The two of them worked Hare out of the carriage, and held him up between them, each getting themselves under one of his arms. It was not the kind of scene entirely unfamiliar to the inhabitants of West Bow or Grassmarket, and not many folk paid them much heed.

“Give me one of those lights,” Isabel said.

Rutherford unhooked one of the oil lamps hanging from the end of the driver’s seat and handed it her.

“In here,” Isabel told him.

They went through a low, dark passageway into the foul-smelling, rubbish-strewn courtyard beyond. Isabel showed the way with the light of the lamp, and the two of them bore Hare into Major Weir’s house.

The dreadful oppression of the place made Rutherford ever more agitated as they moved through its ruins. He started at every flicker of flame light across the crumbling, slumping walls.

“All right,” Isabel said. “This will do.”

Rutherford let Hare fall.

“You can go back to the carriage,” Isabel told him.

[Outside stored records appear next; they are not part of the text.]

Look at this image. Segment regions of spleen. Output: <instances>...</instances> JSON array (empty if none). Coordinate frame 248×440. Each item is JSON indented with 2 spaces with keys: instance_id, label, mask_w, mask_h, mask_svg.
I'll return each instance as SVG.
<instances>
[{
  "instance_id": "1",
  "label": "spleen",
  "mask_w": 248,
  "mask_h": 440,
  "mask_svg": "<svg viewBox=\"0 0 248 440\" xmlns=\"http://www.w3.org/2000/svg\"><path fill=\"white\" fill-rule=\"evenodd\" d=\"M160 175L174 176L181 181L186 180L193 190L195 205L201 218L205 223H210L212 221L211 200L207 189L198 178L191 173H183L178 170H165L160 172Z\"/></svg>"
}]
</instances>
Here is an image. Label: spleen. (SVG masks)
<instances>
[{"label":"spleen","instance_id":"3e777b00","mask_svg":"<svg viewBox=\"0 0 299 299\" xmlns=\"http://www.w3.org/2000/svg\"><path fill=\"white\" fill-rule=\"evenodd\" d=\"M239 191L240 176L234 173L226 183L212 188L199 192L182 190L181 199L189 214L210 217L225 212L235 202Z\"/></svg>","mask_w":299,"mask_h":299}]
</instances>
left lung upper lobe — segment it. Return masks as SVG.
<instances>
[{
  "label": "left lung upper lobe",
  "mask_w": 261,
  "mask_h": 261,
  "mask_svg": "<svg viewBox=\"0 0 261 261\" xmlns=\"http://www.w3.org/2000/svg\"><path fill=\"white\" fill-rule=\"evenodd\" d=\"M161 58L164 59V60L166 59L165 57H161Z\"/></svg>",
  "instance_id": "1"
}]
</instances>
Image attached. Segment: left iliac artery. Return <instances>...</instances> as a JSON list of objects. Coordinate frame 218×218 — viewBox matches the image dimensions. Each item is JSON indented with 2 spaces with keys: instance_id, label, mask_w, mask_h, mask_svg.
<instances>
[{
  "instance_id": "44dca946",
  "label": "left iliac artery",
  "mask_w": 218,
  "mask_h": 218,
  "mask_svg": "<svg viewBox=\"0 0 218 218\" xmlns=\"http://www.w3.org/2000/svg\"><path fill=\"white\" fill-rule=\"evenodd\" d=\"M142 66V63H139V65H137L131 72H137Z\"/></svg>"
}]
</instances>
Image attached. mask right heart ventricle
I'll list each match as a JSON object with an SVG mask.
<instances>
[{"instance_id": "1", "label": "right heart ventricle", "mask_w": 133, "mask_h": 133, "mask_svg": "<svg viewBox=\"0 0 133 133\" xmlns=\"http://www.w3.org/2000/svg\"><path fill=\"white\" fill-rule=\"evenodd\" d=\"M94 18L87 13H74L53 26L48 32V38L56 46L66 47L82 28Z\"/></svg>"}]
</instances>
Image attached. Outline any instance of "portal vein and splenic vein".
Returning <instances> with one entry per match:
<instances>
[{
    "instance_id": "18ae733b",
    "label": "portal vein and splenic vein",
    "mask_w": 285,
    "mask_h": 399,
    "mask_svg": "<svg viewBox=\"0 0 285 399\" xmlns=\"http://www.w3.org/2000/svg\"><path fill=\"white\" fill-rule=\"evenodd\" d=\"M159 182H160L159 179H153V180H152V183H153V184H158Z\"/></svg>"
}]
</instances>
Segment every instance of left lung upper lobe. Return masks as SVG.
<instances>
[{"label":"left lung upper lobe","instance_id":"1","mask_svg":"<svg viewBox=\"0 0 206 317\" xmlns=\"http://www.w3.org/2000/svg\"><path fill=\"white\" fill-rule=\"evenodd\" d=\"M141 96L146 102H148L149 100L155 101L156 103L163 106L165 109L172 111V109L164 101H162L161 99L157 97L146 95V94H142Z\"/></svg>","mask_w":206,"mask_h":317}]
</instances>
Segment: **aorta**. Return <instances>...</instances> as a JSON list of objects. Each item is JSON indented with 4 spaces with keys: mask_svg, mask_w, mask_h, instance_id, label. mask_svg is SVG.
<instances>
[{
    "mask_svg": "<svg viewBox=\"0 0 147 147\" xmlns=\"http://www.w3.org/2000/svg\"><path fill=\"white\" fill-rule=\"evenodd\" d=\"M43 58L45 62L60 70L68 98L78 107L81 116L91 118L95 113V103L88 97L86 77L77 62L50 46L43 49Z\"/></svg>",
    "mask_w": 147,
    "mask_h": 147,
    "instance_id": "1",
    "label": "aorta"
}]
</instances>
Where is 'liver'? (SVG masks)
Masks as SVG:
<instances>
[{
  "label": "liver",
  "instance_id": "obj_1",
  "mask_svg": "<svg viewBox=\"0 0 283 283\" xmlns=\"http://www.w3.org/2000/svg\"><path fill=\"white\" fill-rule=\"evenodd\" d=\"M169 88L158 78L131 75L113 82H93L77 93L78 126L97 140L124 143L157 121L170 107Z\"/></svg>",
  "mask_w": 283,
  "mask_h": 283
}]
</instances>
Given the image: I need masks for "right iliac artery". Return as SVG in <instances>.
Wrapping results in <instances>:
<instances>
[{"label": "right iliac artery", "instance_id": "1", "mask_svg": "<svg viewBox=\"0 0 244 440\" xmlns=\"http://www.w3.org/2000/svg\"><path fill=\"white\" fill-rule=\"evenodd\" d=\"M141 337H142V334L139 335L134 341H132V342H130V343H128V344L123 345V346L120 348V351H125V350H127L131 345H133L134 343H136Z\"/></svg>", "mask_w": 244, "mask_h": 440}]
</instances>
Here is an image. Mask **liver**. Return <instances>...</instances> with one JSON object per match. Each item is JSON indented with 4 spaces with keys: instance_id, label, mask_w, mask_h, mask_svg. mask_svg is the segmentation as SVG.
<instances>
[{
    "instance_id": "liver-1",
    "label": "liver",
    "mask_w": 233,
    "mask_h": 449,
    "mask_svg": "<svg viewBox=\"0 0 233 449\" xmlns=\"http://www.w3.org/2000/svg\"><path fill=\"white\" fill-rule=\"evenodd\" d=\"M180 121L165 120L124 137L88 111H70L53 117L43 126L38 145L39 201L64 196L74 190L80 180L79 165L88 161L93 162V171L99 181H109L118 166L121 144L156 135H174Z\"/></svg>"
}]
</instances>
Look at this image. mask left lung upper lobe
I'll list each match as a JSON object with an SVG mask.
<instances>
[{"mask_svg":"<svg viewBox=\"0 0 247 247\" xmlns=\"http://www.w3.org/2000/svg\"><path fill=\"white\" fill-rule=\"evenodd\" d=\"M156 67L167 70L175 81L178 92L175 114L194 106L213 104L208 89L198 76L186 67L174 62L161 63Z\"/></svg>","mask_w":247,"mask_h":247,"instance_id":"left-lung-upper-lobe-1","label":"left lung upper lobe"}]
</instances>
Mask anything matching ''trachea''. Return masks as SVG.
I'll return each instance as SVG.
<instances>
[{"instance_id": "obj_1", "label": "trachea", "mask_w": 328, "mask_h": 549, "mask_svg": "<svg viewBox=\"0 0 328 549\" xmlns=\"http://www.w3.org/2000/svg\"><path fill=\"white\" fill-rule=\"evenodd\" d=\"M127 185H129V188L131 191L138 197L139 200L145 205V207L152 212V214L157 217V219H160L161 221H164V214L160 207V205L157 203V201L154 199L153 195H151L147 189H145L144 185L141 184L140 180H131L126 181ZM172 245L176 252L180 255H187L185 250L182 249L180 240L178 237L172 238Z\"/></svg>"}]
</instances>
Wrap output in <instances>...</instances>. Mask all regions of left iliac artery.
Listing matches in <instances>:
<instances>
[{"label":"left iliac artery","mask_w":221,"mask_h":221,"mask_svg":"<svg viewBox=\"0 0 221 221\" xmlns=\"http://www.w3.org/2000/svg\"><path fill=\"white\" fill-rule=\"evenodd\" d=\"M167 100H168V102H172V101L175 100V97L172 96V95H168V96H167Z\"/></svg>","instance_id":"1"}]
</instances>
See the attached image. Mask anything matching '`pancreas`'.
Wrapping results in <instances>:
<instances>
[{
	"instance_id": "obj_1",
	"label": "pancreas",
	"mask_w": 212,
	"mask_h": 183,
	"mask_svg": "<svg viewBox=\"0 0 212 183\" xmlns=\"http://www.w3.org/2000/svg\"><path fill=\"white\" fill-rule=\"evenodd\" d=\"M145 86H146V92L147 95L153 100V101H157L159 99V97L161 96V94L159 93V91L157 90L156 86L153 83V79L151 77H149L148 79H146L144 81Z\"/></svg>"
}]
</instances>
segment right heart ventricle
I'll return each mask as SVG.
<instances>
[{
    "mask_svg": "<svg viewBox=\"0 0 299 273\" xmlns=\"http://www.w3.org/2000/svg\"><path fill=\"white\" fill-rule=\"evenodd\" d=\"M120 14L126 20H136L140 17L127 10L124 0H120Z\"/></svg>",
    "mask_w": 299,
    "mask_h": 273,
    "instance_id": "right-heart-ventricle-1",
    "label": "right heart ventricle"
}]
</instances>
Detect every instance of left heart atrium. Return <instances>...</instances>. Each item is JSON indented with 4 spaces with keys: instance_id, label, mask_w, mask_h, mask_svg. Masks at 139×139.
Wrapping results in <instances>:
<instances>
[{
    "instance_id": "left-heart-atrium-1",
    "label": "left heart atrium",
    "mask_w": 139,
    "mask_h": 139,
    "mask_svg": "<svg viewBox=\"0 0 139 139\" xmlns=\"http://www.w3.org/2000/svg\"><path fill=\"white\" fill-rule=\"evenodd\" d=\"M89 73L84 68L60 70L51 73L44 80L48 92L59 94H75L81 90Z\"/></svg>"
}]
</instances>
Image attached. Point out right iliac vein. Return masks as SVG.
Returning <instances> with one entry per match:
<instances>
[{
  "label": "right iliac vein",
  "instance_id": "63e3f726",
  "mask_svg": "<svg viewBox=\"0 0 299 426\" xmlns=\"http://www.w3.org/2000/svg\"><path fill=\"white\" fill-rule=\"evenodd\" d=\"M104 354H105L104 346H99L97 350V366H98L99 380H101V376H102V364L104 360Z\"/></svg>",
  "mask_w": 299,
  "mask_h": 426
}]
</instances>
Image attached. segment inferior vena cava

“Thank you,” Rutherford breathed with heartfelt relief, and made to retrace their steps through the grime and debris.

“Wait a moment.”

The voice came from the impenetrable darkness of the back room. It was an ugly sound, uneven and rattling. Thick.

“Just listen,” the voice came again. “We’ll send Hare out to you shortly. When he comes, you take him on where he needs to go. We’ll not be joining you.”

“Aye, all right,” Rutherford said. “You’re paying, so whatever you say.”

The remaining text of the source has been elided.